Oleh: M Rizal Fadillah
(Pemerhati Politik dan Kebangsaan)
Setelah dicemplungkan Partai Golkar ke Jakarta dan dititipkan kepada KIM agar mendukungnya, ternyata Ridwan berada di ruang “kariweuhan”. Ia ditolak disana-sini oleh masyarakat Jakarta.
Penolakan Bamus Betawi, Jakmania, Mbah Priok dan banyak tempat atau komunitas lain menunjukkah Ridwan Kamil adalah “alien” bagi warga Jakarta.
Pasangan PKS-nya Suswono bukan barang laku jual.

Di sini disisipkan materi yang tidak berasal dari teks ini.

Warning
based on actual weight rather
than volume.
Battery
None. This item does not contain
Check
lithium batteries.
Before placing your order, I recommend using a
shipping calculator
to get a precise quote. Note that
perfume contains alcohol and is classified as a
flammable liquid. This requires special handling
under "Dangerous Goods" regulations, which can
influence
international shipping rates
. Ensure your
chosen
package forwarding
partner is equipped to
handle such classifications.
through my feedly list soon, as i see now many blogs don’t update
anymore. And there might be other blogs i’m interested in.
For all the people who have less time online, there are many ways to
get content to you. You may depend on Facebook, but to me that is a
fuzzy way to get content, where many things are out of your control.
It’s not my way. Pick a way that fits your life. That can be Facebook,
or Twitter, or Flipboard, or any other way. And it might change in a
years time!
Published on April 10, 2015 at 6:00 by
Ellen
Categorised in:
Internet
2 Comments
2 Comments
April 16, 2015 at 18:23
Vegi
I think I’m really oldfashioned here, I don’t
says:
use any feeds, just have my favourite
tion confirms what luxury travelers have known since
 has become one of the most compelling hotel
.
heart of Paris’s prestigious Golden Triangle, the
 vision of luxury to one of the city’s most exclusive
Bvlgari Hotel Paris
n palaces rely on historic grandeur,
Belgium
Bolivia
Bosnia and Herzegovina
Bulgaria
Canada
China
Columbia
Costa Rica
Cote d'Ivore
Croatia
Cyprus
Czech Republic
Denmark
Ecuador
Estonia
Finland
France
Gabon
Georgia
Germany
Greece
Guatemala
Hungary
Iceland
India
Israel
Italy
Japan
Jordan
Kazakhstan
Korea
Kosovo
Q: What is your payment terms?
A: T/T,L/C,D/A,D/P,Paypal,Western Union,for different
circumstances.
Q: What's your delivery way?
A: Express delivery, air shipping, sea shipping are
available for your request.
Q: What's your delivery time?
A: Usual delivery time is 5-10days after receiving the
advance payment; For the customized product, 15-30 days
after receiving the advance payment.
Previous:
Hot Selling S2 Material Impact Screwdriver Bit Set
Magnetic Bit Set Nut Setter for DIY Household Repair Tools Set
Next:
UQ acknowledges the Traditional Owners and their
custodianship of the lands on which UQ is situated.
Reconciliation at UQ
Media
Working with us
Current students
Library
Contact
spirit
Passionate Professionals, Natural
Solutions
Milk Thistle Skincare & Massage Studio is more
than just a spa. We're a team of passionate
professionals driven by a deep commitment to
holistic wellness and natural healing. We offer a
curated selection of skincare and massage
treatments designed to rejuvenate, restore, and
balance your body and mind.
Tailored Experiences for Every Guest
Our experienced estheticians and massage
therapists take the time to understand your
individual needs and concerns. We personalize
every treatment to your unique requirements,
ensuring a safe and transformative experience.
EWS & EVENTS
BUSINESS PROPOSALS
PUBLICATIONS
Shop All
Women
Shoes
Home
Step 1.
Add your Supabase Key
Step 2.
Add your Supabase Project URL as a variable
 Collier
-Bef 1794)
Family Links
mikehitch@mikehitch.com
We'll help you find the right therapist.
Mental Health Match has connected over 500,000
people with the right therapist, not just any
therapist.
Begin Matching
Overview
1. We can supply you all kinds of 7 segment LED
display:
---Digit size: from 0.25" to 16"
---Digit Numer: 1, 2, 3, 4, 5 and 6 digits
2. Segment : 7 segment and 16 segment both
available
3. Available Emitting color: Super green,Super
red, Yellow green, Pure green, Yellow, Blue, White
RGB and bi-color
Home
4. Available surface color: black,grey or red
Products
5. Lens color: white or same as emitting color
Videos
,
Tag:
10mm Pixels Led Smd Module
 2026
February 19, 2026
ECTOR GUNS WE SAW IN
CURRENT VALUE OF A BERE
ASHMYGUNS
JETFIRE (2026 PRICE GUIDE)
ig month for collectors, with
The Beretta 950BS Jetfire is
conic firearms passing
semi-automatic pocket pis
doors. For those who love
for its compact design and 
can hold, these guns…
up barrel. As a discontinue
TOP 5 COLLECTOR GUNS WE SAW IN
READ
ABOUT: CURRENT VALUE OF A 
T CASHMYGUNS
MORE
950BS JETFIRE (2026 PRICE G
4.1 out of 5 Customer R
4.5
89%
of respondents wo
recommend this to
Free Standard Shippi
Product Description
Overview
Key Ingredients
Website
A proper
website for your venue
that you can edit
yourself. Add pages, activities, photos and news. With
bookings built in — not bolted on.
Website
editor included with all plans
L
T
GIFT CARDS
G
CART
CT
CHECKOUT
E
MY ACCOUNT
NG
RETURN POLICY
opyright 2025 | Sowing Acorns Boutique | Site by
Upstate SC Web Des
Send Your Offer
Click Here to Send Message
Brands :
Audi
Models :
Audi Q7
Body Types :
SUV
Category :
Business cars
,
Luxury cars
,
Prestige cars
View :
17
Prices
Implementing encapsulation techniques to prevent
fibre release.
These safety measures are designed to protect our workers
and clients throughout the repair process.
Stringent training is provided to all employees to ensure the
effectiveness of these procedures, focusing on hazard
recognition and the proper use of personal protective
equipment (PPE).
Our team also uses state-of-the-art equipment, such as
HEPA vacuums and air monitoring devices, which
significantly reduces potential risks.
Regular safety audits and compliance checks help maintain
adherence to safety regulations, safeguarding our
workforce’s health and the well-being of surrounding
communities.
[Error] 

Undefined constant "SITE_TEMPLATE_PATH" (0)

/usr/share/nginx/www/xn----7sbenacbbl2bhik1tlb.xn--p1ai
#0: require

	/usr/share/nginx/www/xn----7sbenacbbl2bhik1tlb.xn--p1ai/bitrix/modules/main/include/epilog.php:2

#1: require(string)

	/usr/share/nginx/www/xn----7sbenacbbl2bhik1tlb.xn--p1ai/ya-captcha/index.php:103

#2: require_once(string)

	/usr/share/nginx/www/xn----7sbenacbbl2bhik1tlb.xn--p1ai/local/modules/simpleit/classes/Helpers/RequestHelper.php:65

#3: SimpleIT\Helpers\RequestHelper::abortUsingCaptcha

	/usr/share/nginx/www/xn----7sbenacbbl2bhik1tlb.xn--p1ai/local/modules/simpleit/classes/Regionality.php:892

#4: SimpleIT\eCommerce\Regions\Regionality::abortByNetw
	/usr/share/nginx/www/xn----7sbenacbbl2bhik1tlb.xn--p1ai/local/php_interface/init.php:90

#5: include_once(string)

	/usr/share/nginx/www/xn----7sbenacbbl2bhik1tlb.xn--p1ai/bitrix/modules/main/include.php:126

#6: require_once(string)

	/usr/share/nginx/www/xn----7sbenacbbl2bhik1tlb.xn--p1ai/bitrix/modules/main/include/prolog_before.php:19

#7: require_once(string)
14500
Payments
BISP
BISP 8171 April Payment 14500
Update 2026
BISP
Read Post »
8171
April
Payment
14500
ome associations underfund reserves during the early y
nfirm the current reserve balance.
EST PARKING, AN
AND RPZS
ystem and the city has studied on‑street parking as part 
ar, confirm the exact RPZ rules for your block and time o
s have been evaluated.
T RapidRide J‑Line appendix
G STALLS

Jangankan menggigit yang ada ialah menggigil menjalankan perintah partai. Beban psikologis PKS dan Suswono adalah tega menyingkirkan Anies Baswedan sosok yang dicintai warga Jakarta. Mantan Gubernur DKI ini dinilai berhasil.
Suswono sibuk keliling ke warga PKS menjelaskan soal pilihan politik partai. Akar rumput PKS adalah pencinta Anies Baswedan.
Sebagai kader Golkar “karbitan” dan “loncatan” dari NasDem, Ridwan Kamil tidak nemiiliki akar di partai politik. Gerindra pun lepas hubungan emosional dengannya. Prabowo Ketum Partai Gerinda dan sebagai Presiden tidak semangat memperjuangkan Ridwan.
Partai-partai lain tentu lebih cair. Meski didukung oleh mayoritas partai di Jakarta sesungguhnya Ridwan Kamil itu kesepian alias sebatang kara.
Prabowo yang semakin akrab dengan Megawati menjadi ancaman baru. Deal Mega untuk dukung Prabowo adalah kemenangan Pramono-Rano di Jakarta.
Tanpa beban menyukseskan Ridwan-Suswono maka Ridwan akan dibiarkan berjuang berlenggang-lenggok sendiri. Prabowo faham masyarakat Jakarta tidak ‘welcome’ kepada Ridwan, dipaksakan juga akan jadi boomerang.
Gerakan coblos semua menjadi fenomena dan pertanda kekecewaan atas pembunuhan politik Anies Baswedan oleh partai-partai khususnya KIM yang merangkul tiga partai pendukung Anies Baswedan saat Pilpres.
Ridwan Kamil menjadi faktor penyebab dan sumber “pembunuhan” tersebut. Rezim harus memenangkan Ridwan Kamil. Itu awalnya meski “terpaksa” harus berpasangan dengan PKS. Ridwan sumringah.
Kesumringahan Ridwan hanya sementara, lapangan, lahan, area atau catwalk Jakarta bukan tempatnya. Rugi warga Jakarta jikapun harus punya Gubernur Ridwan Kamil. Jawa Barat dan Bandung pernah merasakan.
Ia gagal untuk dilempar menjadi Kepala Otorita IKN, sebagai Gubernur Jawa Barat kembali, gagal pula menjadi Menteri Kabinet Prabowo. Tinggal satu tempat tersisa yaitu Gubernur DKJ dan itupun tidak mudah untuk didapat.
Sebagai bukan putera daerah atau yang tidak pernah berkiprah di Jakarta tentu mempersulit dukungan. Ketika bukan lagi DKI maka faktor “asal muasal” tentu berpengaruh. Untuk kriteria ini dibanding Ridwan maka Si Doel lebih dapat diterima. Apalagi ternyata Ridwan Kamil memiliki track record buruk yakni pernah menista warga Jakarta.
The Jakmania merupakan faktor penting kemenangan. Penolakan oleh pasukan pendukung Persija ini sangat berpengaruh dan harus mampu diterobos Ridwan Kamil. Jika tidak, Ridwan akan jadi bola yang disepak sana sini.
Jakarta beriklim panas, salah berpola dan bertingkah maka Jakarta akan menjadi “killing field” bagi Ridwan Kamil.
Jakarta adalah provinsi berseberangan Jokowi karena dibuang dan kini ditinggalkan ke Kalimantan. Jakarta akan membalas dengan membuang Jokowi dan rezimnya. Semua yang berbau Jokowi akan segera ditendang.
Nah, Ridwan Kamil yang berada dalam ruang bau itu harus juga ditendang. Warga Jakarta akan bangkit dan berdiri pada martabat dirinya.
Penolakan dimana-mana atas Ridwan Kamil membuat moto yang bukan saja “Ini Medan, bung !” tetapi juga “Ini Jakarta, bung eh bang eh kang !”.
Jakarta itu “killing field” bagi Ridwan Kamil dan “coblos semua” adalah pemenangnya.